▶ _Records for the task_
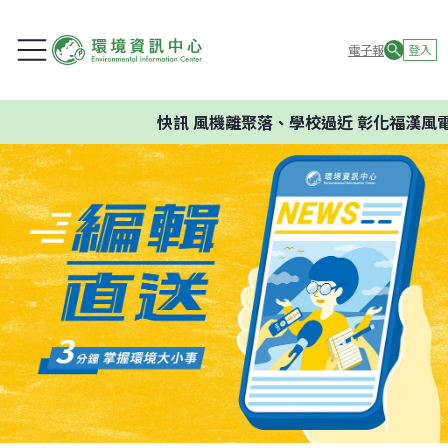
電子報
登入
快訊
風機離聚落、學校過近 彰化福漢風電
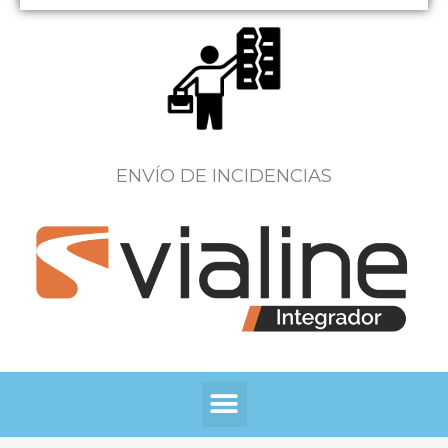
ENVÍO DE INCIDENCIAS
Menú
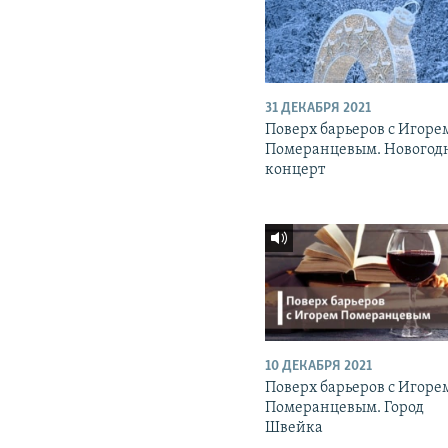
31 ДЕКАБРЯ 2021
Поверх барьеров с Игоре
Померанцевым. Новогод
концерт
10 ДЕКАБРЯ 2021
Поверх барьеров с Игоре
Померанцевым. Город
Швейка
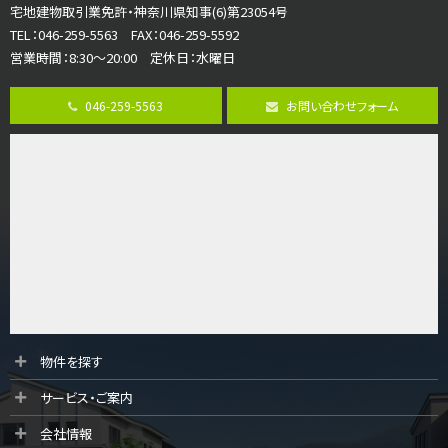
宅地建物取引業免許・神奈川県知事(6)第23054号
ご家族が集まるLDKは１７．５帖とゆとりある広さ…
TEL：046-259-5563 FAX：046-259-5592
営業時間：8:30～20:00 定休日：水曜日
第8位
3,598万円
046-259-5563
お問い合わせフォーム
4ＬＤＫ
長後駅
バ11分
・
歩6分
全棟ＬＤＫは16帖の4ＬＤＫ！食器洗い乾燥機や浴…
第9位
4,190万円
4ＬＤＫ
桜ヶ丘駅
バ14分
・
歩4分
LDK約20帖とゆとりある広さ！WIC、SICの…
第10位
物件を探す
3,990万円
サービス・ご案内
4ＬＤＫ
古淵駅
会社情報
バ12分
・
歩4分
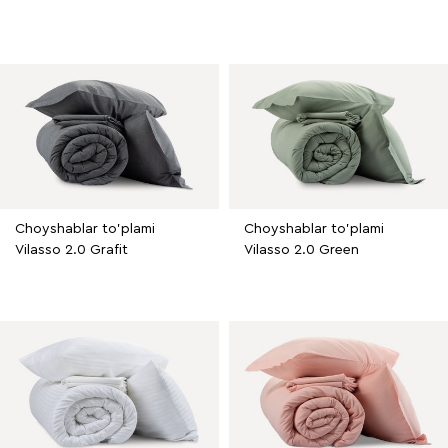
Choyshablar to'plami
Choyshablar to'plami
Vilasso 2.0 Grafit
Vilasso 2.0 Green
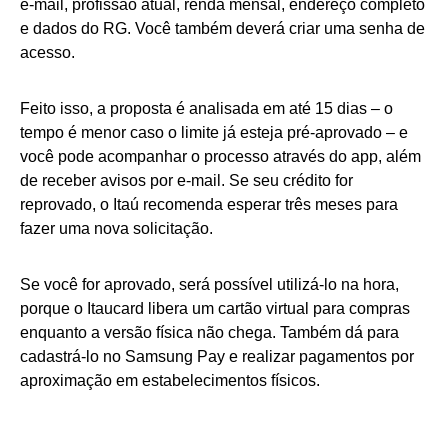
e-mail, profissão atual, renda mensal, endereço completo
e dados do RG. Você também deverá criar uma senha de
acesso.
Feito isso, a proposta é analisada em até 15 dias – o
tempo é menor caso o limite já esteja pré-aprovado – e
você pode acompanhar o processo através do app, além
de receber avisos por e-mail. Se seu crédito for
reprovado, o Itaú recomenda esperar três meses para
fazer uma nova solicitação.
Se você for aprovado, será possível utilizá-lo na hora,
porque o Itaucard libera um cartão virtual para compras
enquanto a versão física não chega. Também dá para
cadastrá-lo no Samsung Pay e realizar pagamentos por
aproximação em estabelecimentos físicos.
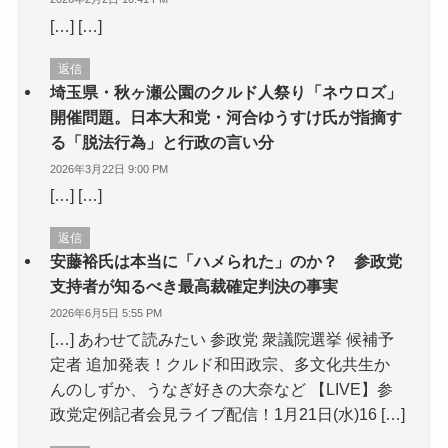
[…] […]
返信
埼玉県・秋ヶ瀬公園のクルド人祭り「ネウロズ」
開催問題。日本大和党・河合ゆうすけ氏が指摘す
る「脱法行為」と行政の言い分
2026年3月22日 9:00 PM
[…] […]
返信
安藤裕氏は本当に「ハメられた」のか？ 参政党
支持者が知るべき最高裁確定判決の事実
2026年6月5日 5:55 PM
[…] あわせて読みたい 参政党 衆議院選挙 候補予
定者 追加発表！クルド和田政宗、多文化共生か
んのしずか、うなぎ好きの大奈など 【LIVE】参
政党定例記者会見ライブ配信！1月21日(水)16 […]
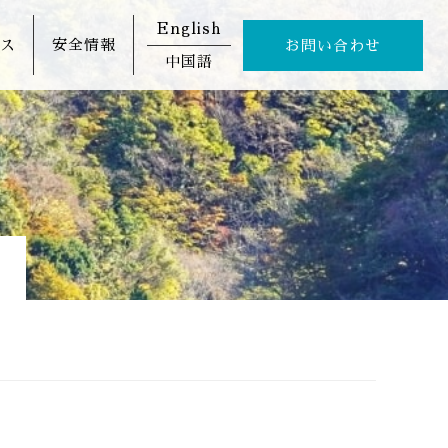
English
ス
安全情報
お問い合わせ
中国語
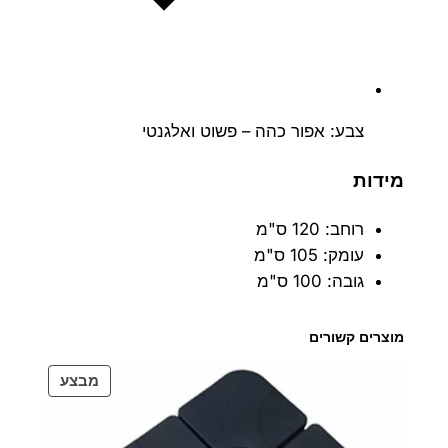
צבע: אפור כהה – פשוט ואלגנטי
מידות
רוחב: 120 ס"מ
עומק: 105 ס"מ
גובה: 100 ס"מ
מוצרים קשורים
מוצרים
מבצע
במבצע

▶ _Exercise_
Search the entries above for the word "para", and copy every line where it occurs.

▶ _Answer space_
reprovado, o Itaú recomenda esperar três meses para
porque o Itaucard libera um cartão virtual para compras
enquanto a versão física não chega. Também dá para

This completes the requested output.